In 2013, Benedict XVI became only the second pope in the history of the Catholic Church to resign from office. In this brief but illuminating study, Giorgio Agamben argues that Benedict's gesture, far from being solely a matter of internal ecclesiastical politics, is exemplary in an age when the question of legitimacy has been virtually left aside in favor of a narrow focus on legality. This reflection on the recent history of the Church opens out into an analysis of one of the earliest documents of Christianity: the Second Epistle to the Thessalonians, which stages a dramatic confrontation between the "man of lawlessness" and the enigmatic katechon, the power that holds back the end of days. In Agamben's hands, this infamously obscure passage reveals the theological dynamics of history that continue to inform Western culture to this day.
The book features Agamben's essay on Benedict XVI's resignation as a gesture revealing eschatological tensions, followed by an appendix of patristic excerpts—primarily from Tyconius's Liber regularum (Book of Rules) and related commentaries on Revelation and 2 Thessalonians, including selections from his Exposition of the Apocalypse.

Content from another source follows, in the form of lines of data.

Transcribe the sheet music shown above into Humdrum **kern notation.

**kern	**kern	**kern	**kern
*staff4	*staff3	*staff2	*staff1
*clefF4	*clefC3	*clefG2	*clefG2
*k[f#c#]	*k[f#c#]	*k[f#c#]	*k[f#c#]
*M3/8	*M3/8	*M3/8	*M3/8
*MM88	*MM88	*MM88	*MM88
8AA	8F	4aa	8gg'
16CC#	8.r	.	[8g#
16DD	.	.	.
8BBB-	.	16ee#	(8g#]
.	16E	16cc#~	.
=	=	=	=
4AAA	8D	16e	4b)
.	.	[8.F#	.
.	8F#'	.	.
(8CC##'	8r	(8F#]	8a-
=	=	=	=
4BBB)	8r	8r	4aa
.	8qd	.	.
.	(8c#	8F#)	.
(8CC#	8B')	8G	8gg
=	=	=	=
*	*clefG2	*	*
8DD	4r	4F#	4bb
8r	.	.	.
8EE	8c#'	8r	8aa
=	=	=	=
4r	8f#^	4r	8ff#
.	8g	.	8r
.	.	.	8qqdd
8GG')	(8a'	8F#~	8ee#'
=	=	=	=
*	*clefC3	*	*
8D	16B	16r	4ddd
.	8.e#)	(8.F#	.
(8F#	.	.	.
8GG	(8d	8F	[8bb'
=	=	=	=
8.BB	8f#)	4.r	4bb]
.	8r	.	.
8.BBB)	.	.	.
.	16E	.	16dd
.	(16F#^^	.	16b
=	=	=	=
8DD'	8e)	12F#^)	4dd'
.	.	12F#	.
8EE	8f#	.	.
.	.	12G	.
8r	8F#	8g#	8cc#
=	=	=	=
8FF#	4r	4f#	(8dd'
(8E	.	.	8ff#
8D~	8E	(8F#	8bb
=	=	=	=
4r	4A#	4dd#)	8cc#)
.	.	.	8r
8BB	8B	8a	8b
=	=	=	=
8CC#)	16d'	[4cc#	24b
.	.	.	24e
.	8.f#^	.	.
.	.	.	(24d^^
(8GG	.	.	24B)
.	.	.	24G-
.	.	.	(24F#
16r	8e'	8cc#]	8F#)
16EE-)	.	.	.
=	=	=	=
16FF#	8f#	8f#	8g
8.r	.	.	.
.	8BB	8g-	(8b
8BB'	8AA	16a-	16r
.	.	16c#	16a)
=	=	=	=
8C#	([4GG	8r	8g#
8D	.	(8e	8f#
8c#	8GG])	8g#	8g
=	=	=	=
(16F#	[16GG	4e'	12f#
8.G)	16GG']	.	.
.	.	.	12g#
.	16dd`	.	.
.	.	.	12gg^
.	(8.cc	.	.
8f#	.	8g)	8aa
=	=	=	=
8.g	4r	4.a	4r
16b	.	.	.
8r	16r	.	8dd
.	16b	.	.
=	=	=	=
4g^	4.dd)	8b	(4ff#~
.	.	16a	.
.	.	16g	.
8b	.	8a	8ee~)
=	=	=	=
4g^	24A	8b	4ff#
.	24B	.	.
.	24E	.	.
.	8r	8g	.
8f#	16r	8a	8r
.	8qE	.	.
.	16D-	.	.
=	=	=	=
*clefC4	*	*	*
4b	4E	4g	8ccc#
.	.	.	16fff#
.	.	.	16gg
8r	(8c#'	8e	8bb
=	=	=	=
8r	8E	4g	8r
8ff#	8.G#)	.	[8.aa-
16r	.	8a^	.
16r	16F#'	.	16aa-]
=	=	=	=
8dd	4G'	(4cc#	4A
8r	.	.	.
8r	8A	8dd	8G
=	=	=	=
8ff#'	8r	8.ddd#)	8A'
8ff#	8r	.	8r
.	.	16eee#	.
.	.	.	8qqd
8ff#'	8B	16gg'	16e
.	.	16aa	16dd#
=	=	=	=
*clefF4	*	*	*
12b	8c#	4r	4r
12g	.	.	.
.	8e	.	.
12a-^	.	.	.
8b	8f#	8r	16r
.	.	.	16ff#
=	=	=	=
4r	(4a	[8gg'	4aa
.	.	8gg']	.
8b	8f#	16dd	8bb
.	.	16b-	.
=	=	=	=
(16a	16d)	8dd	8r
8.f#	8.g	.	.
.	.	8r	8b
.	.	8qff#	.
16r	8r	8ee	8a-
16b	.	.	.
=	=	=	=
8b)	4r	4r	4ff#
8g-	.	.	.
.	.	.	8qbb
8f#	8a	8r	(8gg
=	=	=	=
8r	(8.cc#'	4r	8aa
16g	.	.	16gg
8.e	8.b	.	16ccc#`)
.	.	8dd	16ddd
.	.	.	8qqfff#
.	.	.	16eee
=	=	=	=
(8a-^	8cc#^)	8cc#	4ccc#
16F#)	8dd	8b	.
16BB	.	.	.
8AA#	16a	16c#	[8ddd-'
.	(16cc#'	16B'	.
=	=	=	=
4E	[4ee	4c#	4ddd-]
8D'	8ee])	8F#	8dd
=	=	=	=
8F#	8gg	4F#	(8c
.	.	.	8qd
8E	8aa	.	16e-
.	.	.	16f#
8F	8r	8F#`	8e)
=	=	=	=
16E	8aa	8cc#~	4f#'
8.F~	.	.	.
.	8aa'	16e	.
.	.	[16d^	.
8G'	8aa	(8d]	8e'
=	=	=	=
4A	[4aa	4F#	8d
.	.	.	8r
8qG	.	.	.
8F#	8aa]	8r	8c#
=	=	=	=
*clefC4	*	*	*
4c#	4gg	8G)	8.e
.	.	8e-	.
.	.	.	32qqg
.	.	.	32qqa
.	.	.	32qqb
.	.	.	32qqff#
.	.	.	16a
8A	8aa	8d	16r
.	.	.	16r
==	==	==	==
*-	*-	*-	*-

"[With] The Mystery of Evil: Benedict XVI and the End of DaysGiorgo Agamben continually marks himself as the leading [a]theistic political theologians writing today as well as one of—if not the most—fascinating Continental dialogue partners with Christianity within the Continental tradition....The text itself is short (39 pages), yet, its controversially brilliant theme cannot be ignored by serious thinkers (Christian and non-Christian alike."—Philip Gonzales, Louvain Studies
Giorgio Agamben is Professor of Philosophy at the University of Venice. He is the author of Profanations (2007), Remnants of Auschwitz: The Witness and the Archive (2002), both published by Zone Books, and other books.